● **SOURCE DOCUMENT**:
Amazon is massive. So massive, in fact, that it is “on pace to become the nation’s largest private employer within a year or two,” observes a new investigation from the New York Times. But what does that mean for the people it hires? According to the same Times investigation, confusing policies, arbitrary terminations, and high turnover. In some cases, the problems exist by design. Jeff Bezos “did not want an entrenched workforce, calling it ‘a march to mediocrity,’” one former executive told the Times. The executive, David Niekerk, added that Amazon’s growth threatens a healthy workplace environment. “It is just a numbers game in many ways,” he told the Times. “The culture gets lost.”
The result is often a chaotic workplace. Despite Amazon’s size, it appeared unprepared for a crisis the scale of COVID-19. The Times investigation, which examined conditions in the company’s JFK8 fulfillment facility on Staten Island, found that workers weren’t always notified when someone fell ill, that the company’s shifting policies often took workers by surprise, and that its disability and leave system wasn’t able to handle demand. Such complaints helped motivate worker protests at the Staten Island facility last year. Amazon would fire Christian Smalls, a protest leader, for allegedly violating a quarantine order; a Vice News article later reported that Amazon’s general counsel, David Zapolsky, had said that Smalls, who is Black, was “not smart or articulate” at a company meeting that included Bezos.
The Times report depicts a company whose growth outpaced its ability to take care of its enormous workforce. That trajectory didn’t occur entirely by accident, either. It reflects corporate priorities and, to an extent, the mentality of its billionaire founder, Bezos. According to Niekerk, Amazon also “intentionally limited upward mobility for hourly workers” in favor of hiring managers who’d completed college. Perhaps that’s why the Times discovered widespread racial disparities at the JFK8 facility. Managers were “more than 70 percent white or Asian,” the Times reported. “Black associates at JFK8 were almost 50 percent more likely to be fired — whether for productivity, misconduct, or not showing up for work — than their white peers, the records show.”
Some workers told the Times they’d been terminated by mistake, victims of a heavily automated workplace with few human beings available to process requests for help or decide their futures with the company. Amazon has outsourced some human-resource functions to self-service kiosks and an app. A spokesperson for Amazon said those measures weren’t intended to replace human interaction, but rather to give workers more options; the company has also hired more HR staff for the JFK8 location. But problems appear widespread. When COVID-19 left a JFK8 worker incapacitated, his short-term disability payments mysteriously stopped for ten weeks. Documents submitted by his wife to a company case manager “never made it,” an issue “that had affected others as well.” The facility’s human-resources manager later intervened and made sure the missed payments reached the worker’s family.
When the company loosened restrictions on personal leave for the pandemic, its system “couldn’t keep up,” the Times reported. Problems predated the pandemic, too. A “buggy” case-management system plagued workers before anyone had to worry about COVID-19; during the pandemic, the system buckled under demand. “Approved leaves that were supposed to be directly reflected in worker attendance programs instead had to be input by hand at another back office, in Pune, India,” the Times said, and of course, things went wrong. When they did, workers who’d had leave approved were sometimes fired for not reporting to work.
The full Times story is worth reading, if only to understand more fully what it’s like to work in an Amazon fulfillment center. But there are unavoidable political implications, too. Cities often court Amazon aggressively in the hopes the company will deliver much-needed jobs. But it’s clear, from the Times story, that Amazon has no interest in developing a stable workforce; it can afford its rate of attrition and indeed even sees turnover as part of its business plan. The idea that Amazon may also become the nation’s second-largest private employer is thus reason for concern. The company’s growth is extreme; its workplace policies, however, are nothing to envy. Maybe Amazon can maintain its priorities for the near future, worker unrest notwithstanding. But its pace isn’t so sustainable for workers. The company’s growth risks monopoly status and has clearly come at the expense of worker well-being. That’s bad news for everyone, not just the workers of JFK8.

Data items
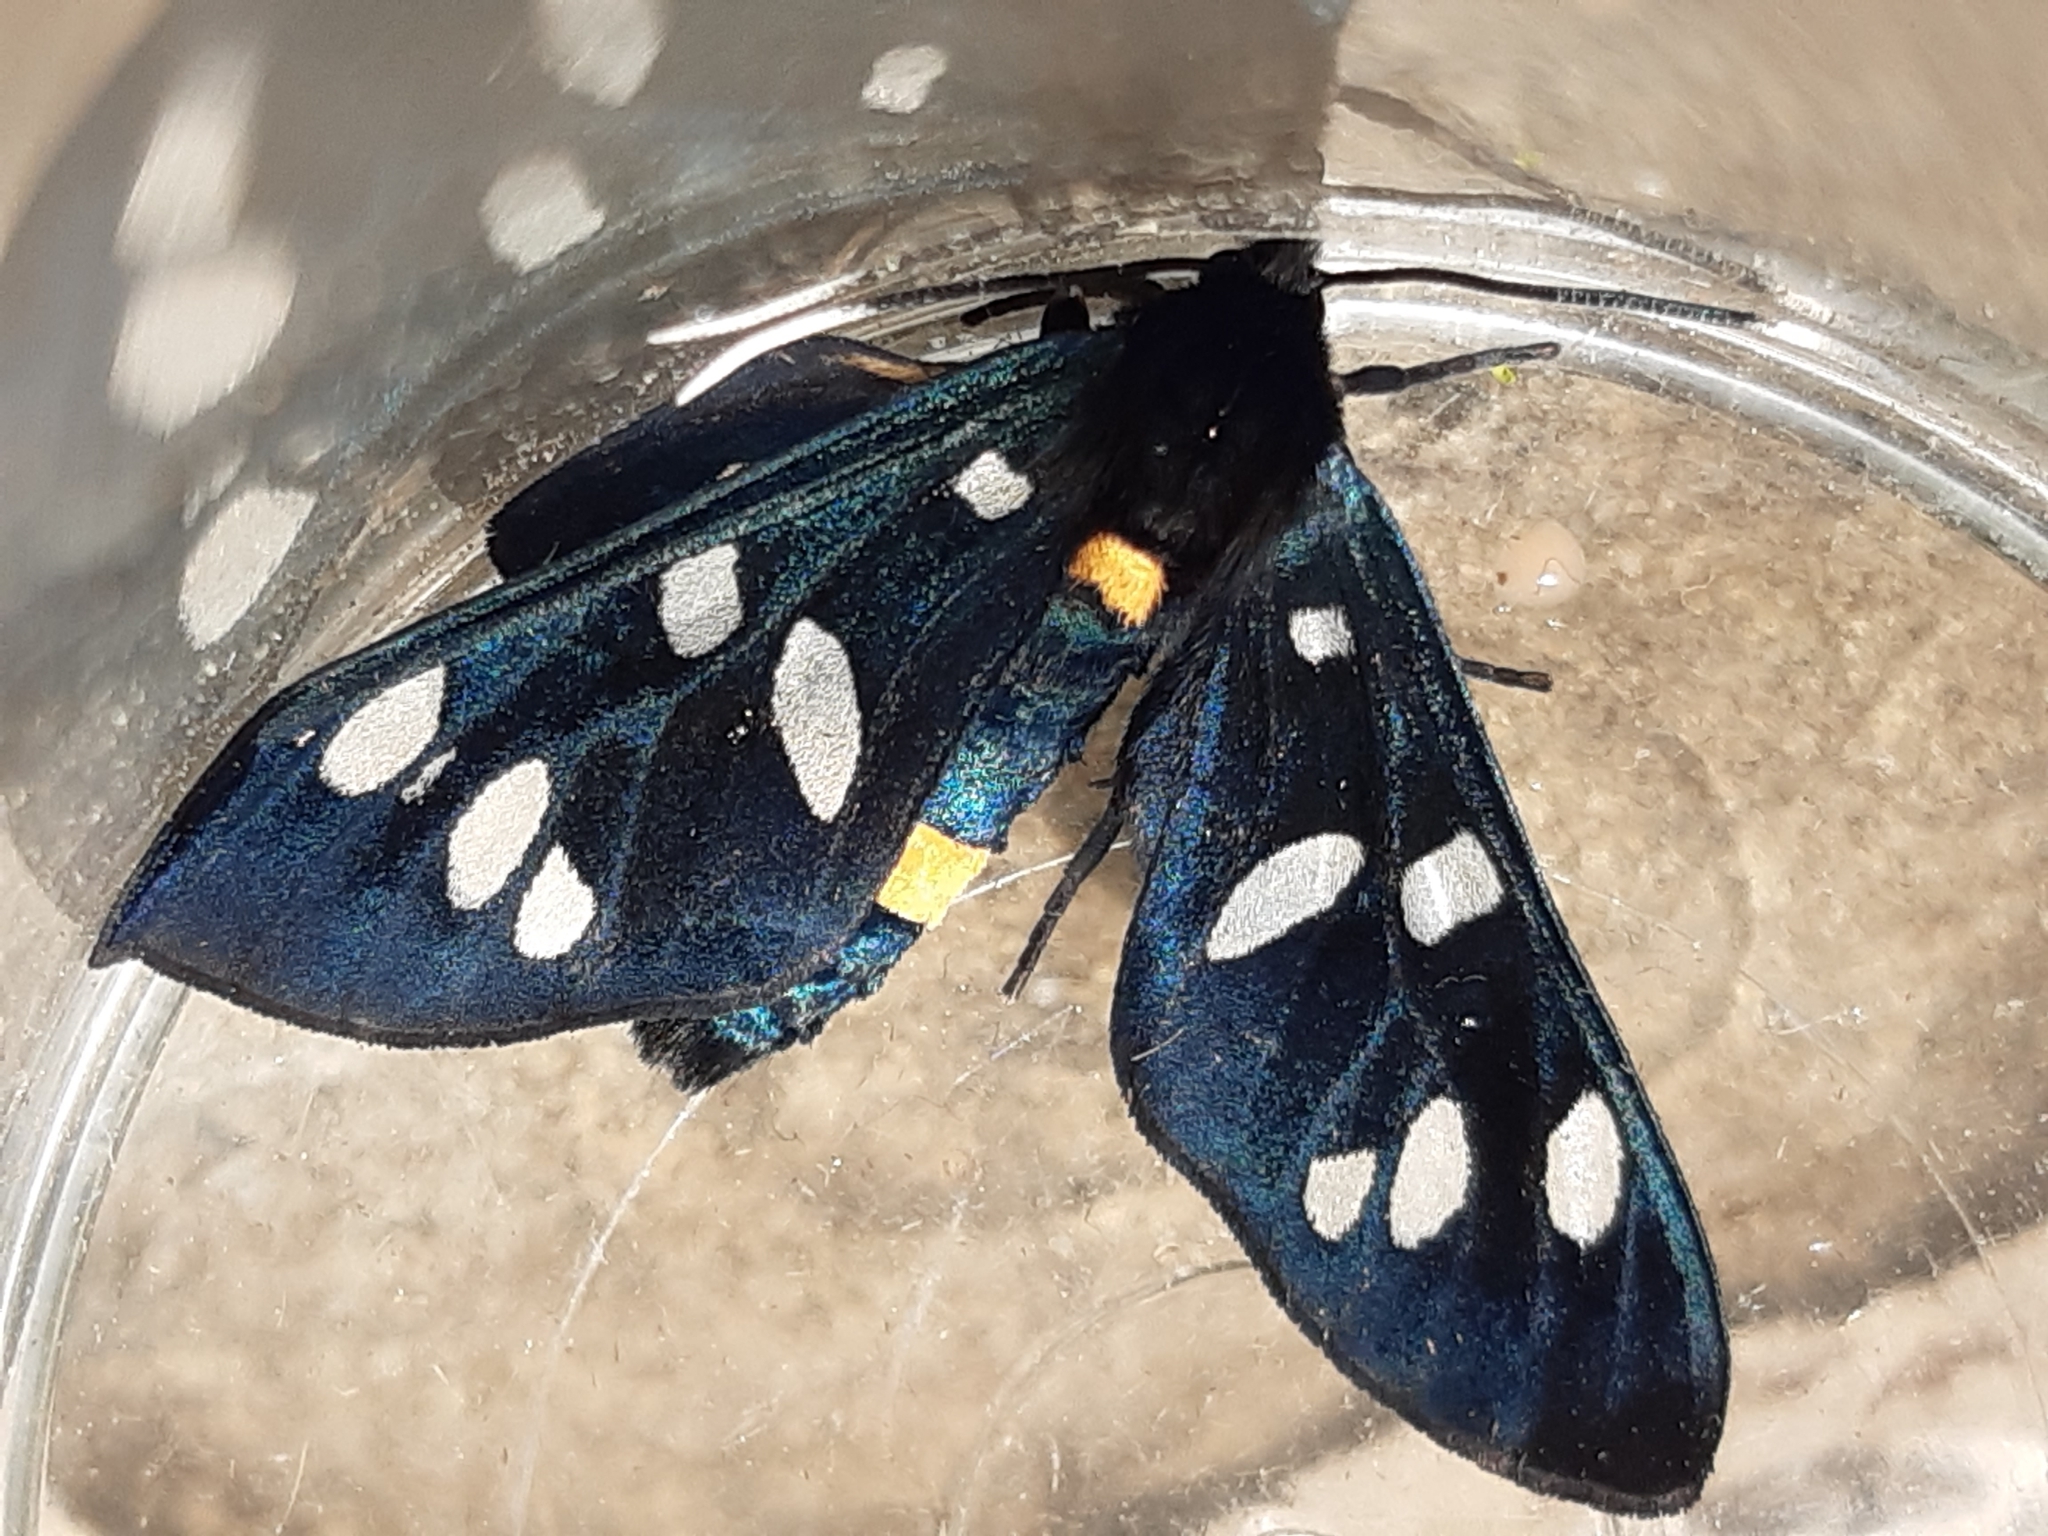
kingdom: Animalia
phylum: Arthropoda
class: Insecta
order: Lepidoptera
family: Erebidae
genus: Amata
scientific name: Amata phegea
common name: Nine-spotted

● **TASKS FOR THIS EXERCISE**:
1. In the article on Amazon's workforce, what share of managers at the JFK8 facility were white or Asian?
2. Duplicate the part of the article on Amazon's workforce that opens with the words containing "When the company" and closes with "reporting to work.".

● **RESPONSES IN ORDER**:
1. More than 70 percent.

2.
When the company loosened restrictions on personal leave for the pandemic, its system “couldn’t keep up,” the Times reported. Problems predated the pandemic, too. A “buggy” case-management system plagued workers before anyone had to worry about COVID-19; during the pandemic, the system buckled under demand. “Approved leaves that were supposed to be directly reflected in worker attendance programs instead had to be input by hand at another back office, in Pune, India,” the Times said, and of course, things went wrong. When they did, workers who’d had leave approved were sometimes fired for not reporting to work.